[Stored data entries]
▬▬▬▬▬▬▬▬▬▬

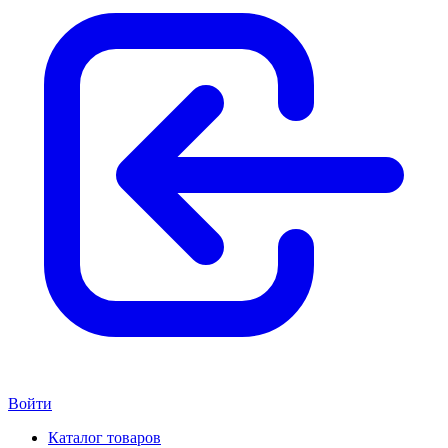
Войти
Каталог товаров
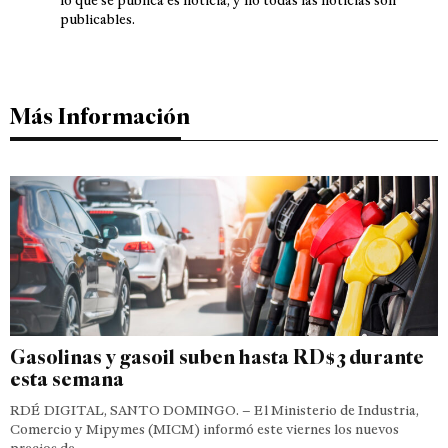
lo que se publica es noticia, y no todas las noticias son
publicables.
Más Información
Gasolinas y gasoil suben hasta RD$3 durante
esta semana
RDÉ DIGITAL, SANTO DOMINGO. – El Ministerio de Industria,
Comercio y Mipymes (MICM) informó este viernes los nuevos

▬▬▬▬▬▬▬▬▬▬

Exercise requirements: Retype all the records exactly and keep out every picture.

Response to this exercise:
Войти
Каталог товаров
lo que se publica es noticia, y no todas las noticias son
publicables.
Más Información
Gasolinas y gasoil suben hasta RD$3 durante
esta semana
RDÉ DIGITAL, SANTO DOMINGO. – El Ministerio de Industria,
Comercio y Mipymes (MICM) informó este viernes los nuevos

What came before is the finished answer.